Otóż informuję, że polskie firmy w większości opierają swój biznes na kredytach, a MiŚP w szczególności. Jednoosobowe działalności, czyli duża i znacząca grupa dostarczająca mamony do budżetu również podpierają się kredytem, a jeśli nie, to większość z tych ludzi ma kredyt na mieszkanie czy dom. Co zatem zrobią ci przedsiębiorcy, otóż podniosą ceny swoich usług i będzie jeszcze drożej, bo muszą zrekompensować sobie straty poniesione na kredycie lub jak kto woli zarobić tyle, żeby móc kredyt spłacać. Dzisiaj p. Defratyka w TVN próbowała przekonać, że czas zacisnąć pasa i po to jest podwyżka, żeby stłamsić popyt, a wtedy przedsiębiorcy obniżą ceny swoich usług. Uśmiałem się setnie...Stanie się zupełnie na odwrót, nastanie taka drożyzna, jakiej jeszcze Państwo nie widzieli i wszyscy to odczujemy. Oczywiście efekt oszczędzania będzie zauważalny, gospodarka po prostu spowolni znacznie i złotówka dostanie jeszcze bardziej w łeb.

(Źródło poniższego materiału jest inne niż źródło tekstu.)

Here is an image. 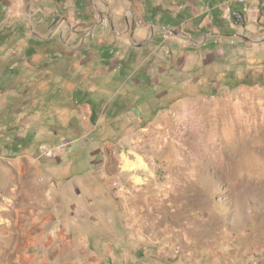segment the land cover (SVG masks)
<instances>
[{
    "label": "rangeland",
    "instance_id": "obj_1",
    "mask_svg": "<svg viewBox=\"0 0 264 264\" xmlns=\"http://www.w3.org/2000/svg\"><path fill=\"white\" fill-rule=\"evenodd\" d=\"M0 264H264V0H0Z\"/></svg>",
    "mask_w": 264,
    "mask_h": 264
},
{
    "label": "crops",
    "instance_id": "obj_2",
    "mask_svg": "<svg viewBox=\"0 0 264 264\" xmlns=\"http://www.w3.org/2000/svg\"><path fill=\"white\" fill-rule=\"evenodd\" d=\"M235 12H237V11H235ZM123 23L125 24V25H127L128 23H127V21L126 20H123ZM127 27V26H126ZM128 28V27H127ZM127 29L125 28V30L124 31H126ZM123 33H127V32H123ZM144 43H147V42H143V44ZM195 44H200V42L199 43H195Z\"/></svg>",
    "mask_w": 264,
    "mask_h": 264
},
{
    "label": "water",
    "instance_id": "obj_3",
    "mask_svg": "<svg viewBox=\"0 0 264 264\" xmlns=\"http://www.w3.org/2000/svg\"><path fill=\"white\" fill-rule=\"evenodd\" d=\"M235 15H237L241 20H242V13L237 11V12H234Z\"/></svg>",
    "mask_w": 264,
    "mask_h": 264
},
{
    "label": "bare ground",
    "instance_id": "obj_4",
    "mask_svg": "<svg viewBox=\"0 0 264 264\" xmlns=\"http://www.w3.org/2000/svg\"><path fill=\"white\" fill-rule=\"evenodd\" d=\"M224 132V131H223ZM239 142V140L237 141V139H235V143H238Z\"/></svg>",
    "mask_w": 264,
    "mask_h": 264
},
{
    "label": "built area",
    "instance_id": "obj_5",
    "mask_svg": "<svg viewBox=\"0 0 264 264\" xmlns=\"http://www.w3.org/2000/svg\"><path fill=\"white\" fill-rule=\"evenodd\" d=\"M240 1H242V0H240Z\"/></svg>",
    "mask_w": 264,
    "mask_h": 264
}]
</instances>
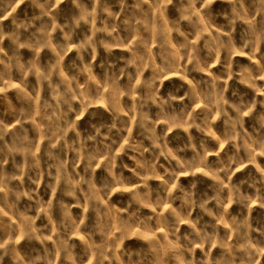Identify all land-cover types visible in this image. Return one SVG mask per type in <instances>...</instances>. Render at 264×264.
Wrapping results in <instances>:
<instances>
[{
    "label": "rangeland",
    "instance_id": "obj_1",
    "mask_svg": "<svg viewBox=\"0 0 264 264\" xmlns=\"http://www.w3.org/2000/svg\"><path fill=\"white\" fill-rule=\"evenodd\" d=\"M0 264H264V0H0Z\"/></svg>",
    "mask_w": 264,
    "mask_h": 264
}]
</instances>
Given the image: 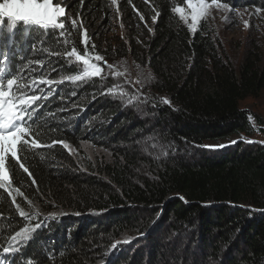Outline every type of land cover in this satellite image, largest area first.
Instances as JSON below:
<instances>
[{"label": "trees", "instance_id": "trees-1", "mask_svg": "<svg viewBox=\"0 0 264 264\" xmlns=\"http://www.w3.org/2000/svg\"><path fill=\"white\" fill-rule=\"evenodd\" d=\"M63 3L72 14L63 37L26 30L9 48L17 94L39 98L43 146H18L28 171L6 161L0 264H264V144L203 145L255 133L240 102L264 88L260 58L235 68L206 23L192 31L178 18L184 0ZM117 19L123 39L110 37ZM73 47L99 75L68 79L85 68ZM147 136L165 152L144 151ZM83 142L110 157L81 165L67 147ZM24 227L35 234L21 243L13 237Z\"/></svg>", "mask_w": 264, "mask_h": 264}, {"label": "snow or ice", "instance_id": "snow-or-ice-1", "mask_svg": "<svg viewBox=\"0 0 264 264\" xmlns=\"http://www.w3.org/2000/svg\"><path fill=\"white\" fill-rule=\"evenodd\" d=\"M115 2V0H113ZM188 8L191 9L192 25L197 23V20L204 17L208 13V0H184ZM217 0H211L212 4H216ZM63 0H0V188L10 187L9 174L5 171L6 161L11 162L15 159L20 167L28 171L24 163H20L21 157H18L19 152H25L29 149H38L43 146L37 125L38 110L35 107V102L39 99L35 95H26L21 92L17 94L16 80L11 72L10 61L13 52L9 50L12 44V37L19 33H24L26 30L38 31L42 35L47 33L48 36L56 37V30H60L59 39L65 35L67 27L66 8L62 6ZM224 8H229L227 3L221 5ZM175 11L181 12V8H176ZM183 18V17H182ZM73 26H77L73 20ZM78 27V26H77ZM90 41V38H89ZM89 41H85L86 45ZM44 42H41L43 47ZM95 48V45H92ZM69 58L76 57L77 60H82L85 68L81 76H71L68 79L73 81L83 80L84 77L97 76L101 69L89 63L87 51L83 55H79L75 47L68 53ZM102 56L97 55L96 61H101ZM7 65V68L5 66ZM69 67L73 65L69 64ZM111 69V65L107 66ZM7 72V75L4 73ZM119 75V74H118ZM12 77V78H9ZM6 81V83H5ZM41 83L52 84L51 80L41 81ZM164 104H168L169 100L164 99ZM30 137H35L31 139ZM251 142V141H249ZM53 145L57 141L52 142ZM63 143V141H60ZM236 143V141H232ZM67 147V145H65ZM212 148H223L225 145L210 146ZM14 174V166L13 169ZM183 199V197H181ZM13 202L17 204V210L20 216L27 219L28 214L23 211L19 203L13 198ZM41 227L40 224L35 225V230ZM35 230L28 227L21 228L16 232L13 239H19L21 243L28 241L35 234ZM116 245H113L115 248ZM19 250L16 247H4V253H15Z\"/></svg>", "mask_w": 264, "mask_h": 264}, {"label": "rangeland", "instance_id": "rangeland-1", "mask_svg": "<svg viewBox=\"0 0 264 264\" xmlns=\"http://www.w3.org/2000/svg\"><path fill=\"white\" fill-rule=\"evenodd\" d=\"M208 3L207 15L198 19L195 25H192L191 9L188 8L187 3L179 7L182 9L181 12L175 11V13L192 31L200 23H206L220 46L221 56H226L227 58L225 59L231 62L235 68L250 53L256 54L260 58L261 65L264 68V6L257 4L258 0H243V2L238 0L232 5L227 3L229 5L227 9L221 6L226 3L223 1H217L216 4H212L211 1H208ZM62 6H65V4L62 3ZM69 15L72 14L66 8L67 19ZM115 23V32L110 34V37L113 39H117V37L123 39L122 25L118 19ZM93 42H95L94 38ZM87 59L91 61L90 58ZM89 63L93 64L91 62ZM240 107L248 110L253 117H257L259 125L255 126V133L249 137L240 134L233 135L227 140H205L203 142L204 146H227L229 143L232 144V141L239 140L256 141L264 144V88L256 96L247 97L242 100ZM154 139L155 137L147 136L143 140L144 151L164 153L165 150L162 149L160 144H156ZM147 145H150L151 148H146L145 146ZM67 148L73 153L76 161L81 165H87L88 162L95 161L96 159L107 158L111 152L109 149L94 146L88 142L81 143L77 148L70 146Z\"/></svg>", "mask_w": 264, "mask_h": 264}]
</instances>
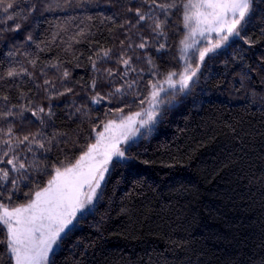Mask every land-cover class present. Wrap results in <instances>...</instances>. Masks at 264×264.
Wrapping results in <instances>:
<instances>
[{"label": "snow or ice", "instance_id": "1", "mask_svg": "<svg viewBox=\"0 0 264 264\" xmlns=\"http://www.w3.org/2000/svg\"><path fill=\"white\" fill-rule=\"evenodd\" d=\"M181 109L160 166L211 154L223 207L259 205L224 235L196 231L190 174L147 171ZM113 239L163 243L138 264H264V0H0V264H117Z\"/></svg>", "mask_w": 264, "mask_h": 264}, {"label": "trees", "instance_id": "2", "mask_svg": "<svg viewBox=\"0 0 264 264\" xmlns=\"http://www.w3.org/2000/svg\"><path fill=\"white\" fill-rule=\"evenodd\" d=\"M9 38L22 39L23 36L22 34H9ZM220 67V65H214L212 66L211 71L215 73L220 69ZM77 72L82 74V70L78 69ZM201 87H204L210 92L212 98L216 99L217 105H219L224 111L229 109L230 104L226 93L221 94L220 89L211 87L210 85H205L203 81H201ZM197 95H201L199 89H197ZM220 101H224V104L221 105ZM186 112L187 109H181L172 114L169 117V122H166V124L160 128L159 134L148 144L146 158L152 159L156 161V163L150 165L147 168V171L150 175L158 173L161 178H166L168 174H175L178 171H183V174L185 175L190 174L200 189L199 199L193 204V210L200 213L201 217L196 231L198 233H202L203 235H211L213 233L224 235L228 233L229 224L231 222H238L243 219L245 223H248L249 217H258L259 205L257 204L252 208H245L238 199L234 207H223V205L226 204V201L222 199L224 196L225 186H217L214 183H208L204 179L206 173L211 170L213 163L211 154L205 155L202 158V171H184L179 169L170 170L160 166V161L162 159H167L165 149L162 145L167 143L174 148V144H172L173 133L176 131L178 125L183 126L184 115L182 113ZM216 208H222L223 214L215 212L214 210ZM208 209H212L213 211L210 213ZM211 243L212 241L209 240V244ZM163 247L164 245L162 242L156 241L141 242L131 239L127 241L123 239H113L111 245L109 246V250L116 257L117 264H127V261L129 260L138 264V257L144 255L145 250L151 252L152 248H156L157 251H162ZM121 256L124 258L123 261L120 260Z\"/></svg>", "mask_w": 264, "mask_h": 264}]
</instances>
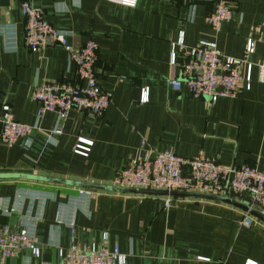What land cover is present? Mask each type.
Instances as JSON below:
<instances>
[{
    "label": "crops",
    "instance_id": "1",
    "mask_svg": "<svg viewBox=\"0 0 264 264\" xmlns=\"http://www.w3.org/2000/svg\"><path fill=\"white\" fill-rule=\"evenodd\" d=\"M25 1L42 9L55 28L70 32V46L89 39L98 44V80L112 92L104 114L73 109L60 134L56 113L38 116L31 98L35 85L76 82V74L63 46L25 47ZM231 1L234 17L216 33L206 23L208 3L0 0V96L17 121L34 127L13 146L0 143V172L113 186L131 159L166 150L184 158L203 152L225 166L250 164L264 172V0ZM181 37L172 65V45ZM249 39L253 52L246 51ZM202 40L216 41L224 56L240 59L250 88L213 103L185 86L171 88L167 79L181 77L189 49ZM144 88L147 102L140 101ZM78 142L89 148L85 155L75 152ZM228 196L249 205L247 198ZM165 197L0 179V226L27 228L40 248L35 257L21 247L5 264H63L61 252L100 245L105 234L108 247L117 245L125 254V264H264V219L202 197L170 196L172 205L164 208ZM246 214L250 226L241 224Z\"/></svg>",
    "mask_w": 264,
    "mask_h": 264
},
{
    "label": "built area",
    "instance_id": "2",
    "mask_svg": "<svg viewBox=\"0 0 264 264\" xmlns=\"http://www.w3.org/2000/svg\"><path fill=\"white\" fill-rule=\"evenodd\" d=\"M125 5H134L136 0H109ZM185 4L208 3L212 10L206 16V23L219 33L225 22L233 19L235 7L231 0H183ZM25 19V47L39 51L48 46L60 45L67 49L70 62L75 67L76 82L55 81L35 85L31 98L37 103L38 116L46 112L57 114L55 132L61 133L69 113L73 109L86 111L92 116H101L112 102V92L102 88L96 73L98 44L89 39L79 47L68 44L70 32L55 28L48 22L44 12L29 2L22 4ZM183 47V38L172 45L171 63H177L176 47ZM254 41L249 39L247 52L254 51ZM188 60L183 65L179 78L167 79L168 85L180 90L187 87L192 96L206 98L215 102L219 97H235L243 88H250V76L241 72L240 59L224 56L216 41H200L187 53ZM251 69V66H250ZM261 78L264 76V62L259 65ZM149 99V89L144 88L141 102ZM34 127L17 121L11 106L0 96V143L15 145L18 140L30 135ZM82 141V140H79ZM75 152L86 154L89 149L81 142L75 146ZM113 186L143 190H164L168 192H198L218 195H231L235 198H247L252 208L264 212V172L257 167L244 164L225 166L203 152L184 158L173 150L155 153V157L133 158L128 166L118 172ZM80 192L91 191L80 190ZM170 196L164 199V208L172 205ZM244 226L253 224L246 214L241 222ZM108 235L105 234L100 245H74L63 256V264H125L126 256L117 245L108 247ZM29 248L35 257H39L40 248L34 234L27 228L16 231L7 225L0 226V264L16 254L21 248ZM203 259V258H202ZM245 264H257L248 260Z\"/></svg>",
    "mask_w": 264,
    "mask_h": 264
},
{
    "label": "water",
    "instance_id": "3",
    "mask_svg": "<svg viewBox=\"0 0 264 264\" xmlns=\"http://www.w3.org/2000/svg\"><path fill=\"white\" fill-rule=\"evenodd\" d=\"M11 178H22L28 180H36V181H43V182H51V183H58L64 185H73L79 187H87L99 190H107V191H116V192H134V193H145V194H154V195H165V196H188V197H202L208 199H216V200H223L229 202L231 204L237 205L241 208H244L251 214L261 217L264 219V213L257 210L256 208H252L249 205H246L242 202H239L236 199H233L227 195H218V194H208V193H198V192H183V191H164V190H143V189H135V188H121L115 187L110 185H102V184H93L87 182H80L68 179H60V178H53V177H45V176H38L33 174H22L16 172H0V179H11Z\"/></svg>",
    "mask_w": 264,
    "mask_h": 264
}]
</instances>
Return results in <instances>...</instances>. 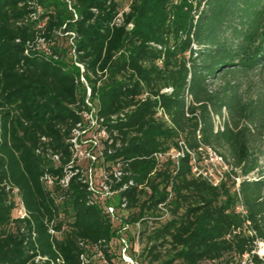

RPP powinna natychmiast wycofać się z dalszego podnoszenia stóp procentowych, a rząd natychmiast powinien stworzyć przedsiębiorcom ułatwienia prowadzenia biznesu i ZNACZNIE obniżyć podatki!!! To jest czas na takie działanie i jest to ostatni dzwonek, teraz trzeba wzmacniać działania sprzyjające popytowi, a nie go sztucznie tłamsić!!! Nie chodzi o kolejną tarczę i dopłaty do kredytów, tylko o ulżenie WSZYSTKIM Polakom i umożliwienie zarabiania pieniędzy, a nie wciskanie nas w biedę, bo tak się niebawem stanie, jeśli pójdziemy drogą zaproponowaną przez rząd, bezmyślną i głupią drogą, prowadzącą szybkimi krokami do krachu naszej gospodarki.
Nie chciałbym potem powiedzieć słynnego "A nie mówiłem"...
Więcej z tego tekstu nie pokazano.